Carson’s book was controversial before it even was a book. In June 1962, three long excerpts were published by The New Yorker magazine. They alarmed the public, which deluged the Department of Agriculture and other agencies with demands for action, and outraged the chemical industry and its allies in government. In late August 1962, after he was asked about pesticides at a press conference, President Kennedy ordered his science adviser to form a commission to investigate the problems brought to light, the president said, by “Miss Carson’s book.” A month later, when Silent Spring was published, the outlines of the fight over pesticides had hardened. Armed with a substantial war chest—Carson’s publisher heard it was $250,000—pesticide makers launched an attack aimed at discrediting Silent Spring and destroying its author.
Agricultural giant Monsanto Company has risen to the top of the corporate food chain largely thanks to its seeds. These are no ordinary seeds — they have been genetically modified (GM) to withstand and even produce herbicides and pesticides. Monsanto’s GM corn and soybean seeds have become so widespread over the past two decades that now, a new crop of “superweeds” have evolved to resist these potent chemicals. Farmers then have little choice but to buy Monsanto’s beefed up seeds in an arms race with nature.The EPA has spent the last 20 years ostentatiously not stopping Monsanto from finding ever-new ways to eliminate the ability of human beings to grow food on earth. They're not about to change direction now.
Now, the EPA is launching a review of one of Monsanto’s corn strains engineered to produce the natural pesticide Bt. As the agency told Bloomberg, “There is mounting evidence raising concerns that insect resistance is developing in parts of the corn belt,” where Monsanto’s corn dominates the fields. Root worms exposed to the corn’s toxin seem to have become immune to it, breeding an unprecedented colony of superworms that are bound to spread throughout the entire Midwest.
Meanwhile, Monsanto recently released a new sweet corn variety containing the Bt pesticide.

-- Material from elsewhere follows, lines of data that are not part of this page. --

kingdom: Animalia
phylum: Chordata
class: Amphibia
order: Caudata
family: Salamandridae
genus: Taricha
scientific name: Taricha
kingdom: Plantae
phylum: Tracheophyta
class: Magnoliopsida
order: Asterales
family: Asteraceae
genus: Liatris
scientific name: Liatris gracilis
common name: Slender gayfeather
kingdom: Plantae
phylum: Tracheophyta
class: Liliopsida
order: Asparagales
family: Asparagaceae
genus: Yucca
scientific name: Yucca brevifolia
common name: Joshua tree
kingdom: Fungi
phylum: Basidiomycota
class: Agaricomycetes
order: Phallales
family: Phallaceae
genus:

And for the first time, Monsanto will market this corn as fresh produce, rather than an ingredient for processed foods. Although Whole Foods, Trader Joe’s and General Mills have refused to carry the corn, Walmart will start stocking the GM sweet corn in the coming months, without any label to let consumers know what they are buying.
And Monsanto hopes to keep consumers in the dark. The company recently spent $4.2 million trying to kill a November ballot initiative in California that would require labeling on food products containing genetically modified ingredients. Proposition 37 would bring the state in line with Japan, China, the European Union, and Australia, which already require labels on genetically modified foods. 91 percent of Americans support GMO labeling.
Opponents of Proposition 37 claim GMOs are harmless and would unfairly bias people toward the organic food industry. Though there has been no conclusive evidence that eating GMOs leads to health problems, the FDA does not require safety studies before approving them and Monsanto has lobbied the USDA to reject any and all outside studies when considering applications for new strains. Leaving health aside, the onslaught of superweeds and superworms alone should afford Californians the chance to decide what types of food they want to support.
Grow your own food. Anybody can grow a tomato plant in a pot in a sunny window. Buy food you can't grow from local farmers you trust. Ask the manager of your chain grocery why the food is not labeled GMO and ask for labeled products. Ask your congress critter why she doesn't want you to know which toxic food to avoid feeding to your children.